━━━ Given data
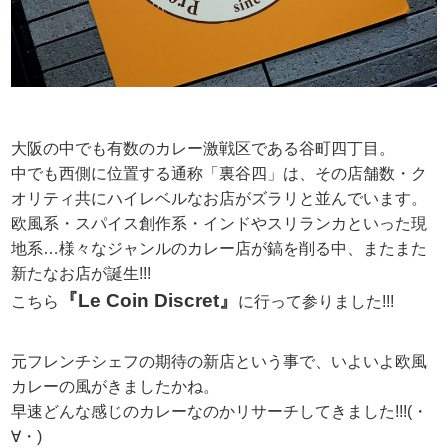
大阪の中でも有数のカレー激戦区である谷町四丁目。
中でも西側に位置する通称「裏谷四」は、その店舗数・ク
オリティ共にハイレベルなお店がズラリと並んでいます。
欧風系・スパイス創作系・インドやスリランカといった現
地系…様々なジャンルのカレー店が鎬を削る中、またまた
新たなお店が誕生!!!
『Le Coin Discret』
こちら
に行って参りました!!!
元フレンチシェフの期待の新店という事で、いよいよ欧風
カレーの風がきましたかね。
早速どんな感じのカレーなのかリサーチしてきました!!!(・
∀・)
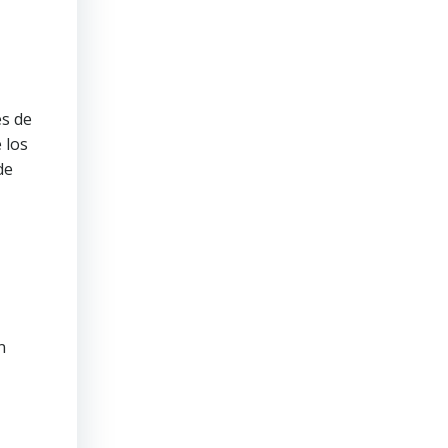
s de
 los
de
n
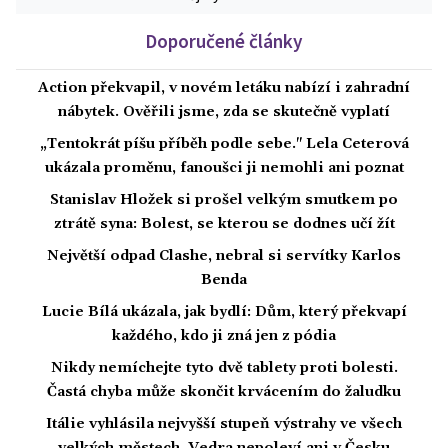
Doporučené články
Action překvapil, v novém letáku nabízí i zahradní
nábytek. Ověřili jsme, zda se skutečně vyplatí
„Tentokrát píšu příběh podle sebe." Lela Ceterová
ukázala proměnu, fanoušci ji nemohli ani poznat
Stanislav Hložek si prošel velkým smutkem po
ztrátě syna: Bolest, se kterou se dodnes učí žít
Největší odpad Clashe, nebral si servítky Karlos
Benda
Lucie Bílá ukázala, jak bydlí: Dům, který překvapí
každého, kdo ji zná jen z pódia
Nikdy nemíchejte tyto dvě tablety proti bolesti.
Častá chyba může skončit krvácením do žaludku
Itálie vyhlásila nejvyšší stupeň výstrahy ve všech
velkých městech. Vedra nepoleví ani v Česku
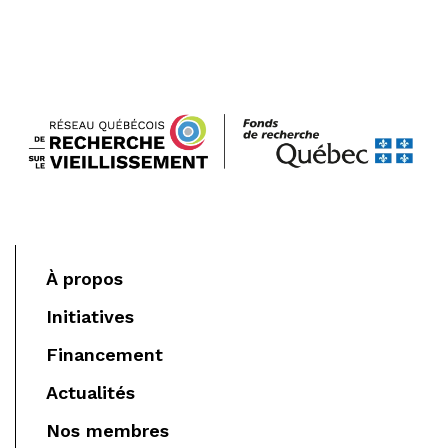
À propos
Initiatives
Financement
Actualités
Nos membres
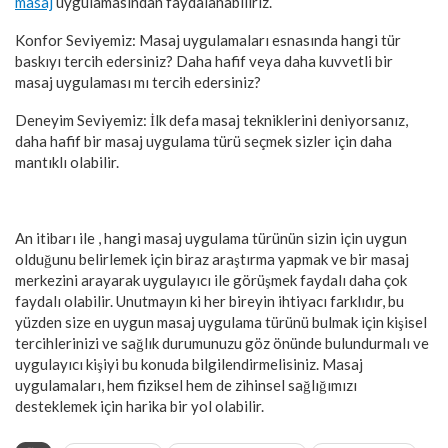
masaj
uygulamasından faydalanabiliriz.
Konfor Seviyemiz
: Masaj uygulamaları esnasında hangi tür
baskıyı tercih edersiniz? Daha hafif veya daha kuvvetli bir
masaj uygulaması mı tercih edersiniz?
Deneyim Seviyemiz
: İlk defa masaj tekniklerini deniyorsanız,
daha hafif bir masaj uygulama türü seçmek sizler için daha
mantıklı olabilir.
An itibarı ile , hangi masaj uygulama türünün sizin için uygun
olduğunu belirlemek için biraz araştırma yapmak ve bir masaj
merkezini arayarak uygulayıcı ile görüşmek faydalı daha çok
faydalı olabilir. Unutmayın ki her bireyin ihtiyacı farklıdır, bu
yüzden size en uygun masaj uygulama türünü bulmak için kişisel
tercihlerinizi ve sağlık durumunuzu göz önünde bulundurmalı ve
uygulayıcı kişiyi bu konuda bilgilendirmelisiniz. Masaj
uygulamaları, hem fiziksel hem de zihinsel sağlığımızı
desteklemek için harika bir yol olabilir.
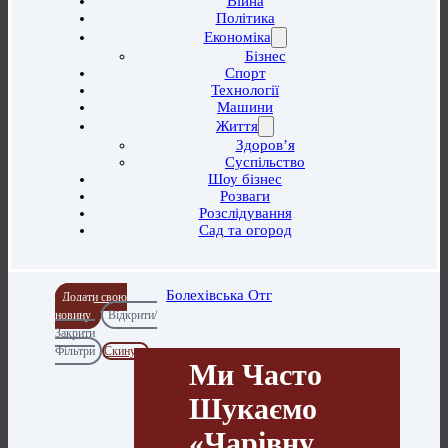
Війна
Політика
Економіка
Бізнес
Спорт
Технології
Машини
Життя
Здоров’я
Суспільство
Шоу бізнес
Розваги
Розслідування
Сад та огород
Болехівська Отг
Додати свою
новину
Відкрити/
Закрити
Фільтри
Скинути
Ми Часто
Шукаємо
«чарівну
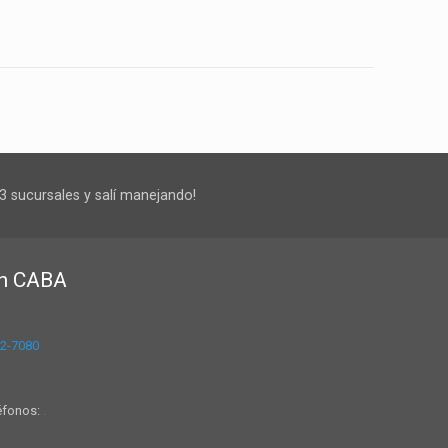
3 sucursales y salí manejando!
en CABA
2-7080
léfonos:
.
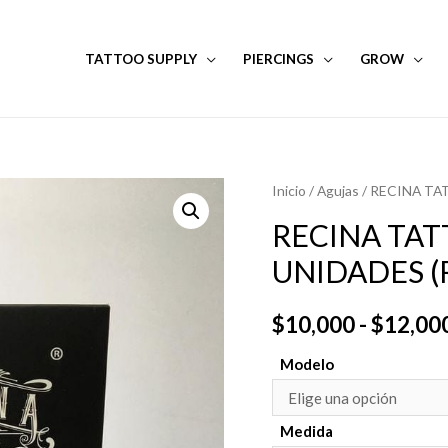
TATTOO SUPPLY
PIERCINGS
GROW
Inicio
/
Agujas
/ RECINA TAT
RECINA TAT
UNIDADES (R
$
10,000
-
$
12,00
Modelo
Medida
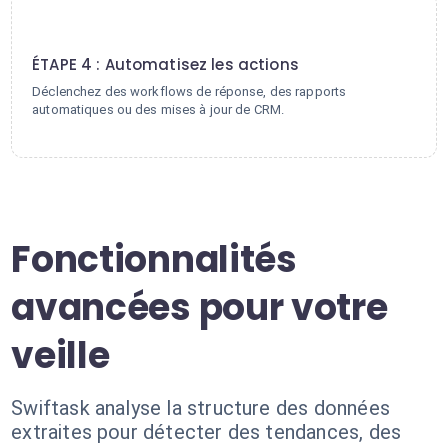
4
ÉTAPE 4 : Automatisez les actions
Déclenchez des workflows de réponse, des rapports
automatiques ou des mises à jour de CRM.
Fonctionnalités
avancées pour votre
veille
Swiftask analyse la structure des données
extraites pour détecter des tendances, des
━━━━━━
Return the records above verbatim, leaving out images.

大阪の中でも有数のカレー激戦区である谷町四丁目。
中でも西側に位置する通称「裏谷四」は、その店舗数・ク
オリティ共にハイレベルなお店がズラリと並んでいます。
欧風系・スパイス創作系・インドやスリランカといった現
地系…様々なジャンルのカレー店が鎬を削る中、またまた
新たなお店が誕生!!!
『Le Coin Discret』
こちら
に行って参りました!!!
元フレンチシェフの期待の新店という事で、いよいよ欧風
カレーの風がきましたかね。
早速どんな感じのカレーなのかリサーチしてきました!!!(・
∀・)
s de
 los
de
n
Doporučené články
Action překvapil, v novém letáku nabízí i zahradní
nábytek. Ověřili jsme, zda se skutečně vyplatí
„Tentokrát píšu příběh podle sebe." Lela Ceterová
ukázala proměnu, fanoušci ji nemohli ani poznat
Stanislav Hložek si prošel velkým smutkem po
ztrátě syna: Bolest, se kterou se dodnes učí žít
Největší odpad Clashe, nebral si servítky Karlos
Benda
Lucie Bílá ukázala, jak bydlí: Dům, který překvapí
každého, kdo ji zná jen z pódia
Nikdy nemíchejte tyto dvě tablety proti bolesti.
Častá chyba může skončit krvácením do žaludku
Itálie vyhlásila nejvyšší stupeň výstrahy ve všech
velkých městech. Vedra nepoleví ani v Česku
À propos
Initiatives
Financement
Actualités
Nos membres
masaj
uygulamasından faydalanabiliriz.
Konfor Seviyemiz
: Masaj uygulamaları esnasında hangi tür
baskıyı tercih edersiniz? Daha hafif veya daha kuvvetli bir
masaj uygulaması mı tercih edersiniz?
Deneyim Seviyemiz
: İlk defa masaj tekniklerini deniyorsanız,
daha hafif bir masaj uygulama türü seçmek sizler için daha
mantıklı olabilir.
An itibarı ile , hangi masaj uygulama türünün sizin için uygun
olduğunu belirlemek için biraz araştırma yapmak ve bir masaj
merkezini arayarak uygulayıcı ile görüşmek faydalı daha çok
faydalı olabilir. Unutmayın ki her bireyin ihtiyacı farklıdır, bu
yüzden size en uygun masaj uygulama türünü bulmak için kişisel
tercihlerinizi ve sağlık durumunuzu göz önünde bulundurmalı ve
uygulayıcı kişiyi bu konuda bilgilendirmelisiniz. Masaj
uygulamaları, hem fiziksel hem de zihinsel sağlığımızı
desteklemek için harika bir yol olabilir.
Війна
Політика
Економіка
Бізнес
Спорт
Технології
Машини
Життя
Здоров’я
Суспільство
Шоу бізнес
Розваги
Розслідування
Сад та огород
Болехівська Отг
Додати свою
новину
Відкрити/
Закрити
Фільтри
Скинути
Ми Часто
Шукаємо
«чарівну
3 sucursales y salí manejando!
en CABA
2-7080
léfonos:
.
TATTOO SUPPLY
PIERCINGS
GROW
Inicio
/
Agujas
/ RECINA TAT
RECINA TAT
UNIDADES (R
$
10,000
-
$
12,00
Modelo
Medida
4
ÉTAPE 4 : Automatisez les actions
Déclenchez des workflows de réponse, des rapports
automatiques ou des mises à jour de CRM.
Fonctionnalités
avancées pour votre
veille
Swiftask analyse la structure des données
extraites pour détecter des tendances, des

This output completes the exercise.